Texte fourni:
▶
Quel impact de l'accord UE Mercosur sur les prix du bœuf en Europe ?
Pour l’expert argentin Víctor Tonelli, « ce nouveau contingent promis porte en fait sur 70 000 t de viande car il est exprimé en équivalent carcasse. C’est dérisoire ! Même ajouté au contingent Hilton de 58 000 t, cela ferait une goutte de 0,026% dans la mer de consommation de bœuf européenne de quelque 9 millions de tonnes », dit-il.
« Cela ferait une goutte de 0,026% dans la mer de consommation de bœuf européenne de quelque 9 millions de tonnes »
La répartition volumétrique au sein du Mercosur d’un tel quota n’a pas encore été établie. « Elle le serait de façon équitable quoique le Brésil, de par la taille de son cheptel de 240 millions de bovins, pourrait réclamer une part plus importante. Une distribution calquée sur celle du contingent Hilton, hyper favorable à l’Argentine, est improbable », reconnaît-il.
L'Argentine défend son système d'élevage bovin
Raúl Rocatagliatta, le chargé des négociations internationales de la Société rurale argentine (SRA), syndicat des grands éleveurs, assure que : « Le bœuf argentin ne va pas inonder le marché européen ! Les contingents et les clauses de sauvegarde prévus pour le bœuf font figure d’exception à côté des 99% des biens et services compris dans cet accord qui recouvre 25% du PIB mondial ». Il continue, « certains, en Europe, critiquent nos systèmes de production de bœuf alors qu’ils sont herbagers et qu’on peut sans problème exporter du bœuf certifié hors zone de déboisement. Ils redoutent notre concurrence alors qu’ils en sont hyper protégés », affirme-t-il.
« certains, en Europe, critiquent nos systèmes de production de bœuf alors qu’ils sont herbagers »
« Hors quota, le tarif douanier appliqué au bœuf argentin importé en Europe est de 3,12€/kg + 12% de la valeur CIF (rendu au port d’importation). C’est presque 50% de la valeur de la marchandise. La barrière douanière est énorme. Dissuasive », renchérit Víctor Tonelli.
◀
Liste des données:
▶
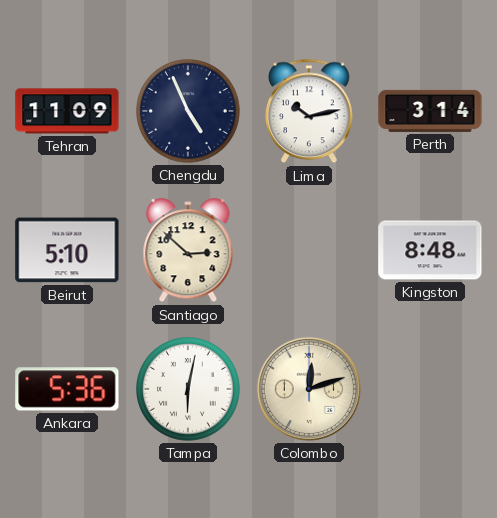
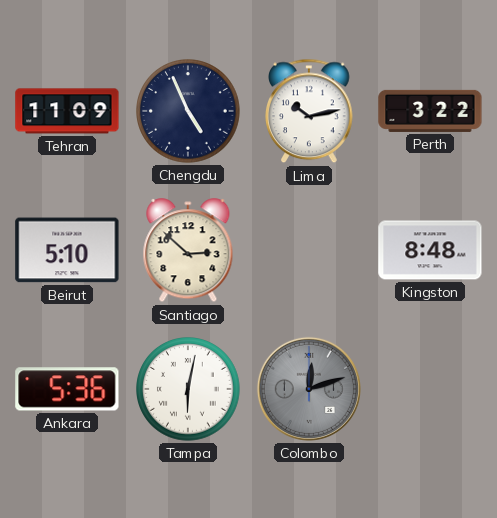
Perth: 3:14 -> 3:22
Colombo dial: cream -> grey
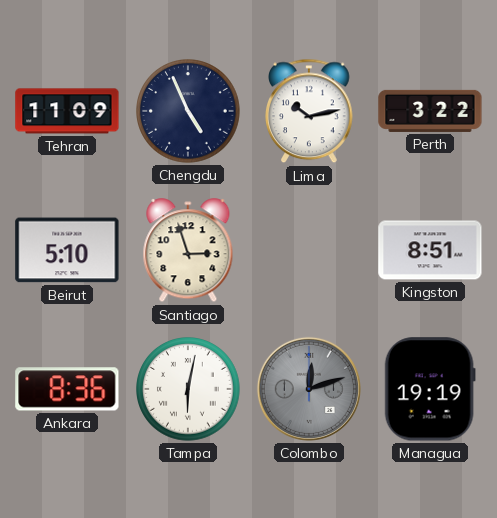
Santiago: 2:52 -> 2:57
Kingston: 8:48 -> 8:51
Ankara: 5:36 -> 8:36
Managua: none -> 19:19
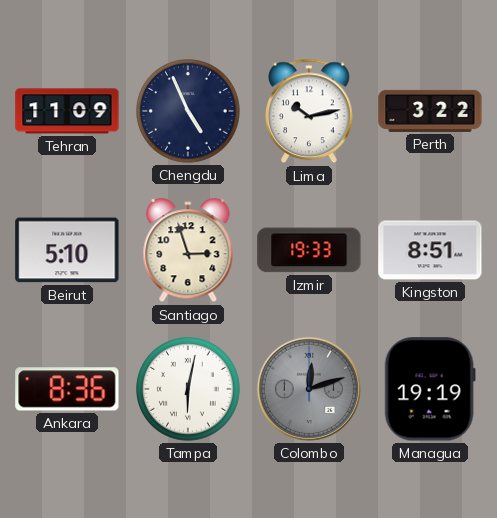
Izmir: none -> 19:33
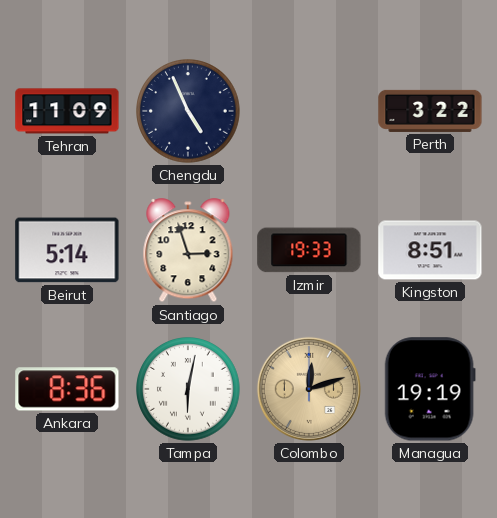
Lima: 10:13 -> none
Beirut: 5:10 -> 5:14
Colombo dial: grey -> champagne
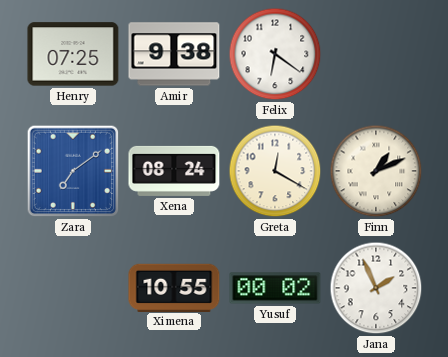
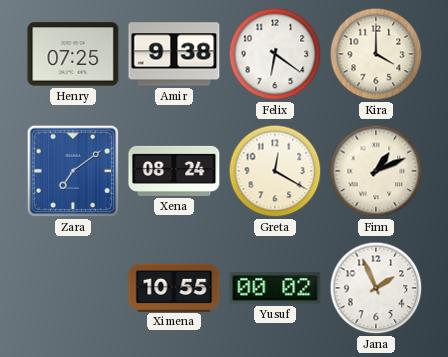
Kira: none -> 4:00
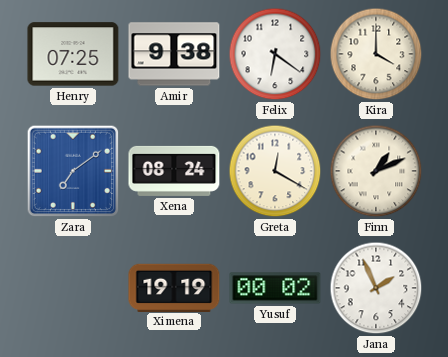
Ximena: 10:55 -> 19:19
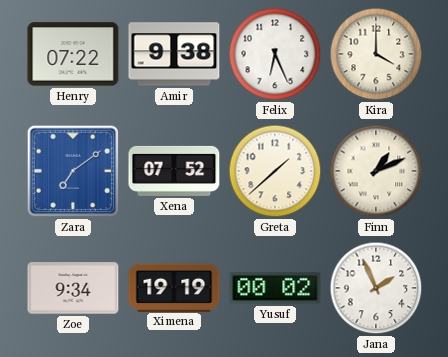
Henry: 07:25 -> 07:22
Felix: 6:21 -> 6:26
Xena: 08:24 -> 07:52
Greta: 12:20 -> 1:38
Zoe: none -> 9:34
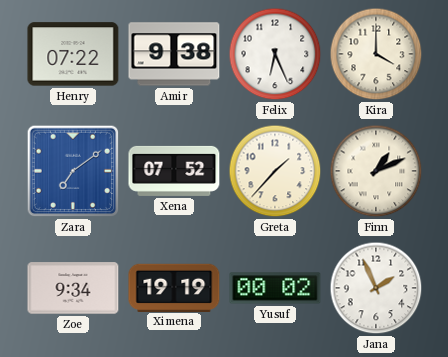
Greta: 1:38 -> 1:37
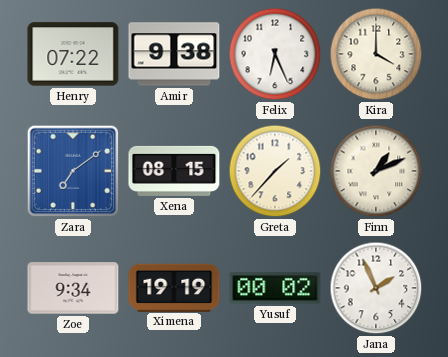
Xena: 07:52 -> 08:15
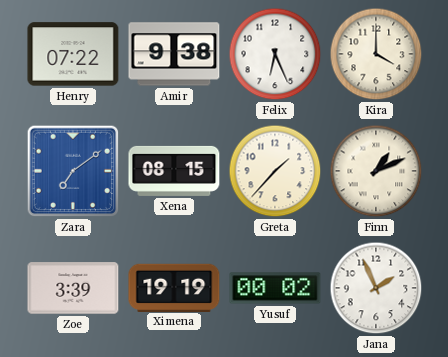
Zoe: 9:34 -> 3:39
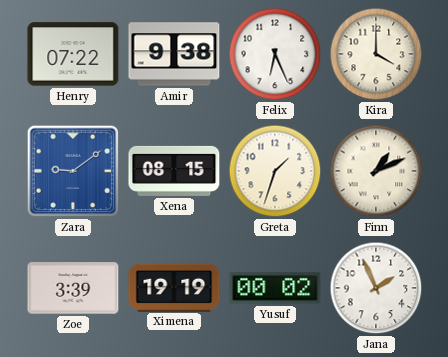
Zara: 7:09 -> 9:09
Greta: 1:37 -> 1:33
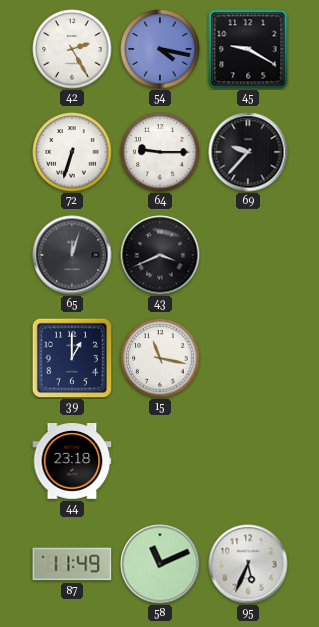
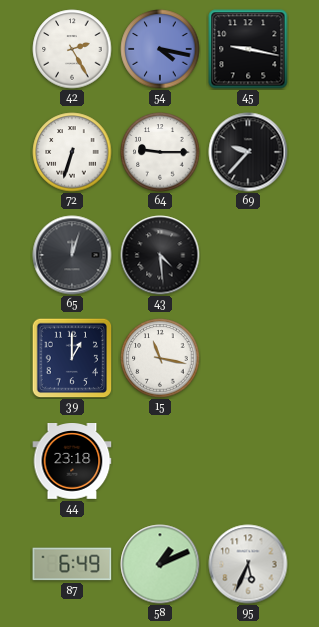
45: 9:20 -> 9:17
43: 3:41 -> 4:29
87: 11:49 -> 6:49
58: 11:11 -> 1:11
◀
Consigne:
Résumez le texte fourni en deux phrases.

Réponse:
Selon l'expert argentin Víctor Tonelli, le nouveau contingent de bœuf promis au Mercosur, qui porte en fait sur 70 000 t de viande, est dérisoire face à une consommation européenne de quelque 9 millions de tonnes, et sa répartition entre les pays du Mercosur n'est pas encore établie. Raúl Rocatagliatta, de la Société rurale argentine, affirme que le bœuf argentin ne va pas inonder le marché européen et défend des systèmes de production herbagers, tandis que Tonelli juge dissuasif le tarif douanier hors quota, qui représente presque 50 % de la valeur de la marchandise.